# DONNÉES
================

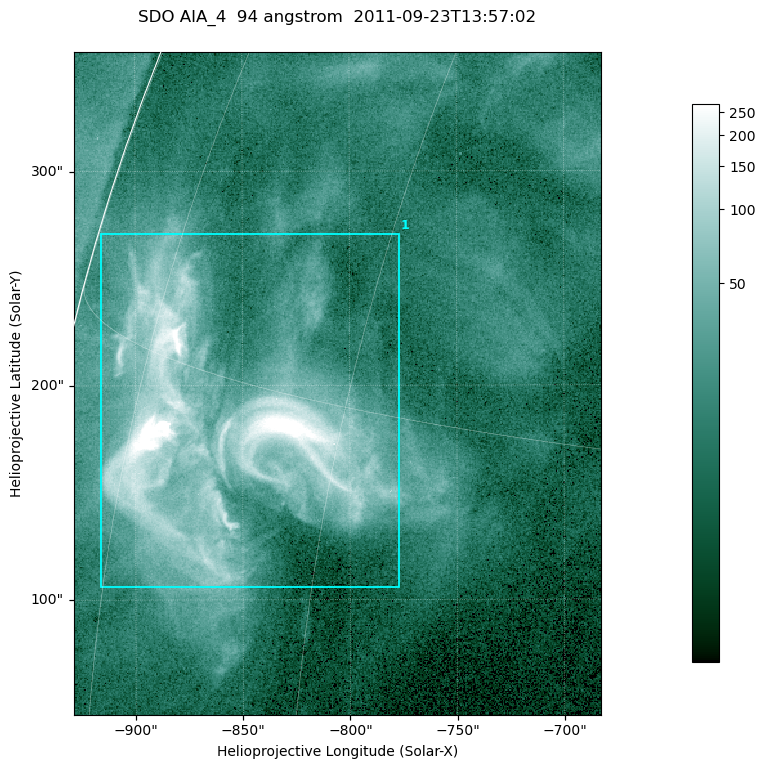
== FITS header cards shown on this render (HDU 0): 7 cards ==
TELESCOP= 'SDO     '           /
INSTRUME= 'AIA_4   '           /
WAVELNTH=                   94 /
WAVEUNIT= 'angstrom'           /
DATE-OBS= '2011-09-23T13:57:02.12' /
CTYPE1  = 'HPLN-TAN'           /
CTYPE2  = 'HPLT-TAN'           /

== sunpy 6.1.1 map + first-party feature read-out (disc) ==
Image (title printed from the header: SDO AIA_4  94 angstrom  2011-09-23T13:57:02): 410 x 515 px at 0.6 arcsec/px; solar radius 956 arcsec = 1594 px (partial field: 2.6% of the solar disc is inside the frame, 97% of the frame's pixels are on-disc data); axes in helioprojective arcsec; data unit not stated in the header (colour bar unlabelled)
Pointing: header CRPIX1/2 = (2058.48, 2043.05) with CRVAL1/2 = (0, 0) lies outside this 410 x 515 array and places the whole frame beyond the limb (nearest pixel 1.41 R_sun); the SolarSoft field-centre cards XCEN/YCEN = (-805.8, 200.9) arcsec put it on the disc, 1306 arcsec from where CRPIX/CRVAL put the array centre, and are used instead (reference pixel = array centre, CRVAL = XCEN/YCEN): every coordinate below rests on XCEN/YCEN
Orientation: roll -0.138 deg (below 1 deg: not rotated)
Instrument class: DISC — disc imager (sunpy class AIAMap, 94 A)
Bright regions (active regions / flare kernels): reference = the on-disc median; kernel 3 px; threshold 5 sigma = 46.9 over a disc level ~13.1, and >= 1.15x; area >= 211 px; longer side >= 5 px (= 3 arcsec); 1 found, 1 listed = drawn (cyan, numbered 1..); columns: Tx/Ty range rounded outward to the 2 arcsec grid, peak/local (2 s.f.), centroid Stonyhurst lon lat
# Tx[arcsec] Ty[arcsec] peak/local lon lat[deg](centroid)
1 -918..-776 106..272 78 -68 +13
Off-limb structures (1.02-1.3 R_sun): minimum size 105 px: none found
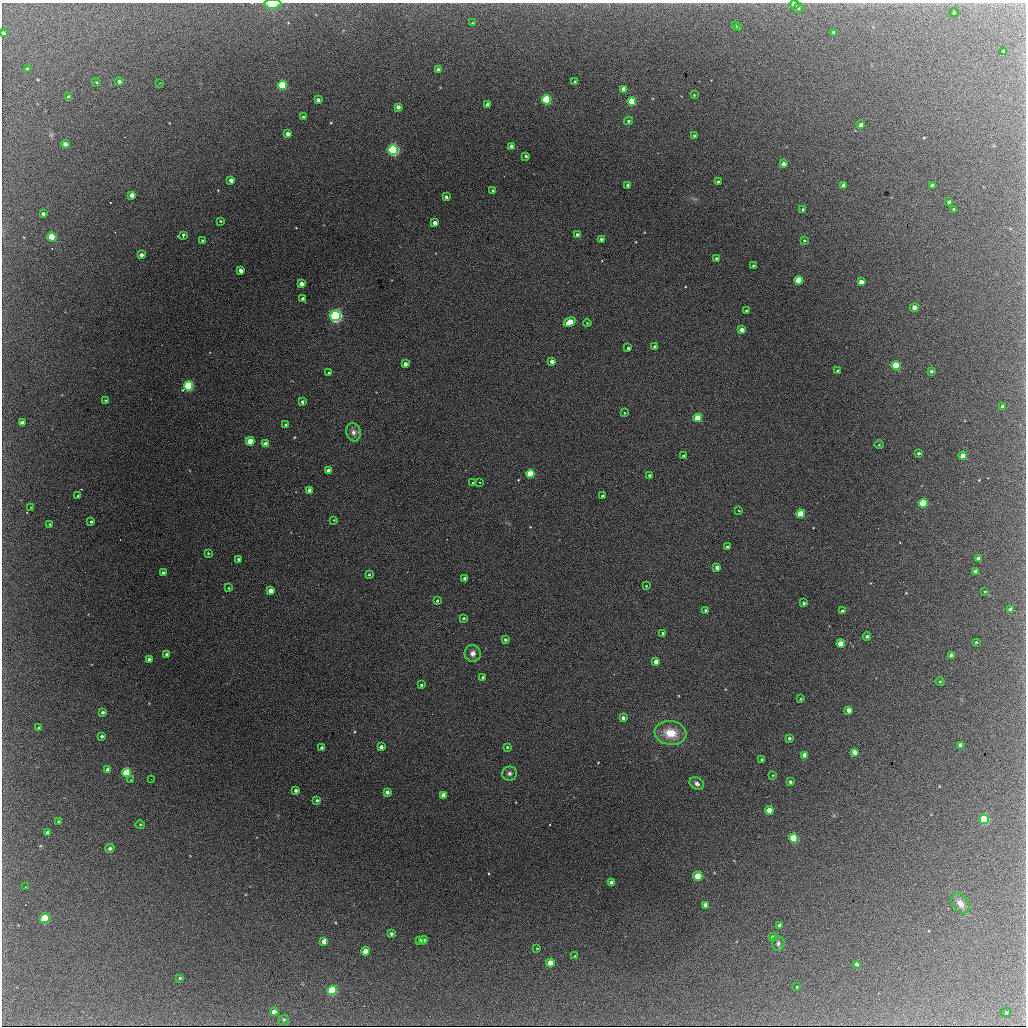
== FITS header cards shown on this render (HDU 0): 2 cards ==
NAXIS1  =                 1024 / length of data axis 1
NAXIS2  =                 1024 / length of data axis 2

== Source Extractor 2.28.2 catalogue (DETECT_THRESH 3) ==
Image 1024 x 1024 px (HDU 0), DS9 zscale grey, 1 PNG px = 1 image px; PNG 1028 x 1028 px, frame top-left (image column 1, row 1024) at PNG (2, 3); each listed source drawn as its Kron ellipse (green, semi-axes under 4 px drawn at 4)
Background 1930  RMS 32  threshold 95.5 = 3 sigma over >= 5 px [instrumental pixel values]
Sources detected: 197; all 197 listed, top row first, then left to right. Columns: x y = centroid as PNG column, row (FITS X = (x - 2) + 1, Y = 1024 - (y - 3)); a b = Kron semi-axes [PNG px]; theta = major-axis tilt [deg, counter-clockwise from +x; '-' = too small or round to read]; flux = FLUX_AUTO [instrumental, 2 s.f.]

================

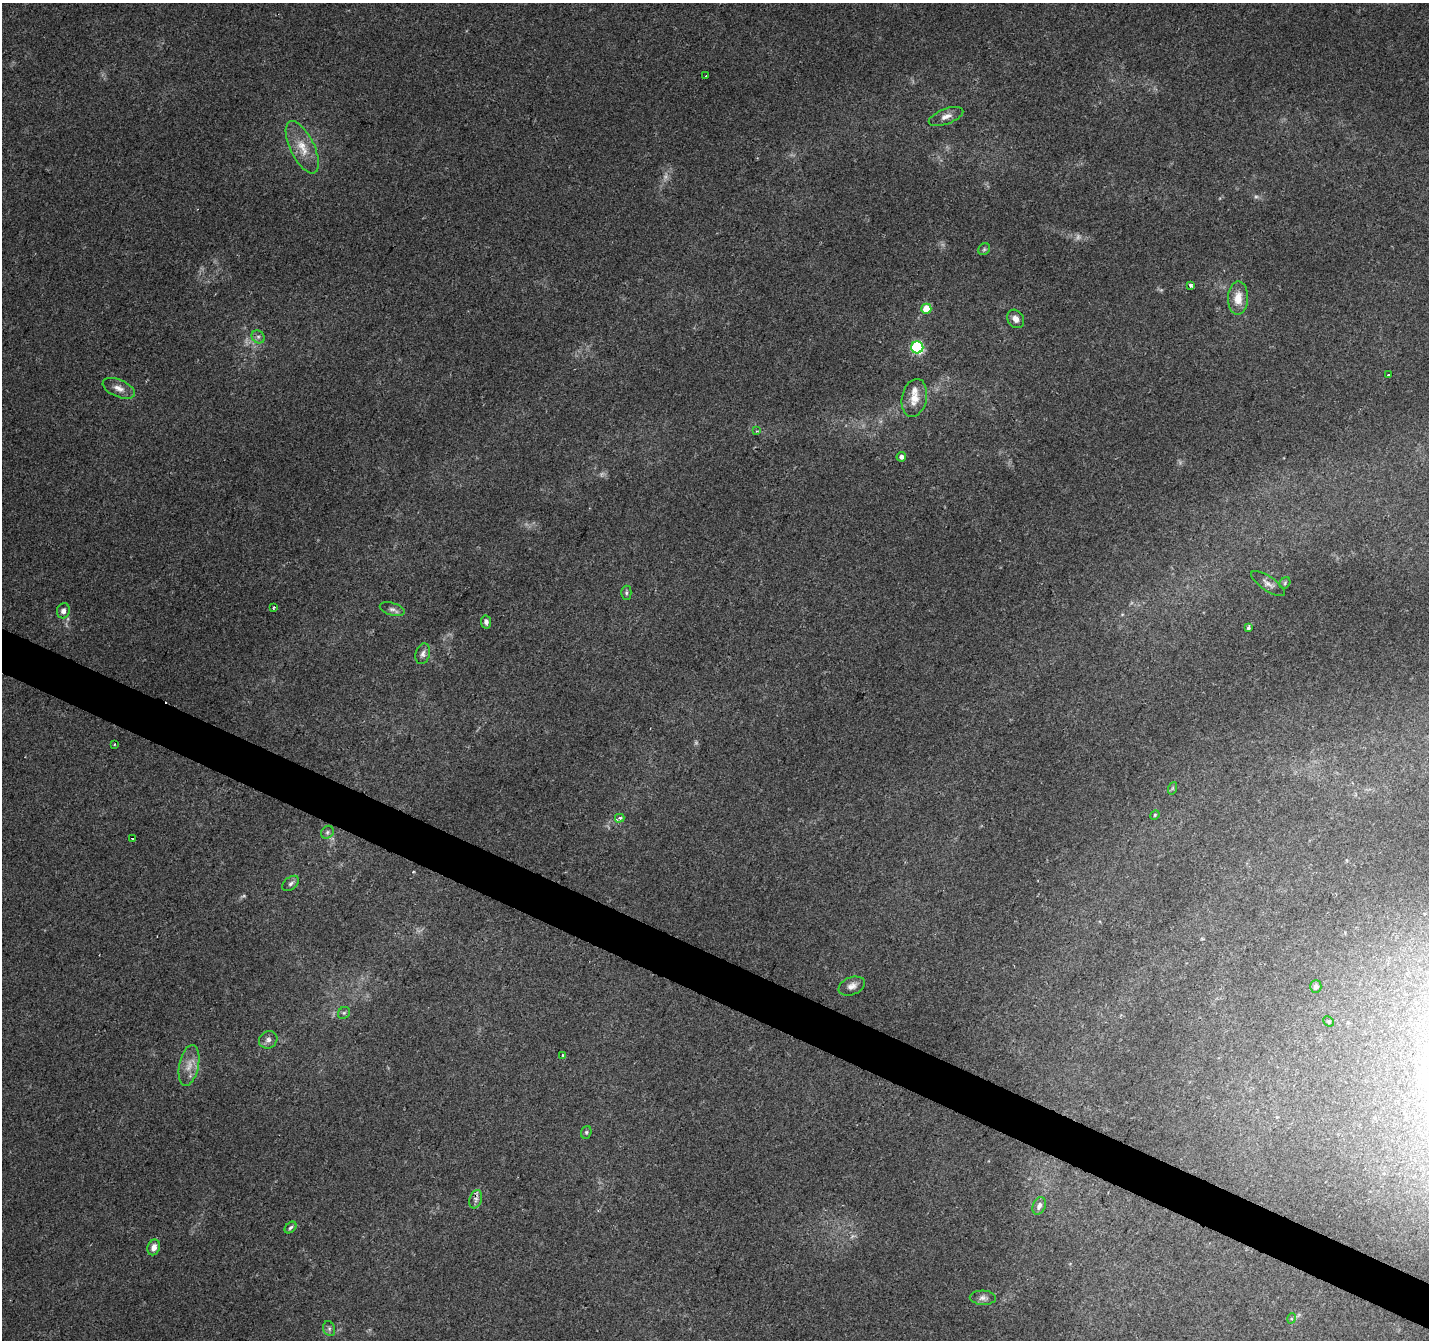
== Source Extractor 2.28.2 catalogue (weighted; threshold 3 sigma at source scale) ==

================

# CONSIGNE
Recopiez tout le passage des données qui va de la ligne contenant "sunpy 6.1.1 map" jusqu'à la ligne contenant "Orientation: roll -0.138" en substituant "entire frame" à "whole frame", sans rien modifier d'autre.

# CORRIGÉ
== sunpy 6.1.1 map + first-party feature read-out (disc) ==
Image (title printed from the header: SDO AIA_4  94 angstrom  2011-09-23T13:57:02): 410 x 515 px at 0.6 arcsec/px; solar radius 956 arcsec = 1594 px (partial field: 2.6% of the solar disc is inside the frame, 97% of the frame's pixels are on-disc data); axes in helioprojective arcsec; data unit not stated in the header (colour bar unlabelled)
Pointing: header CRPIX1/2 = (2058.48, 2043.05) with CRVAL1/2 = (0, 0) lies outside this 410 x 515 array and places the entire frame beyond the limb (nearest pixel 1.41 R_sun); the SolarSoft field-centre cards XCEN/YCEN = (-805.8, 200.9) arcsec put it on the disc, 1306 arcsec from where CRPIX/CRVAL put the array centre, and are used instead (reference pixel = array centre, CRVAL = XCEN/YCEN): every coordinate below rests on XCEN/YCEN
Orientation: roll -0.138 deg (below 1 deg: not rotated)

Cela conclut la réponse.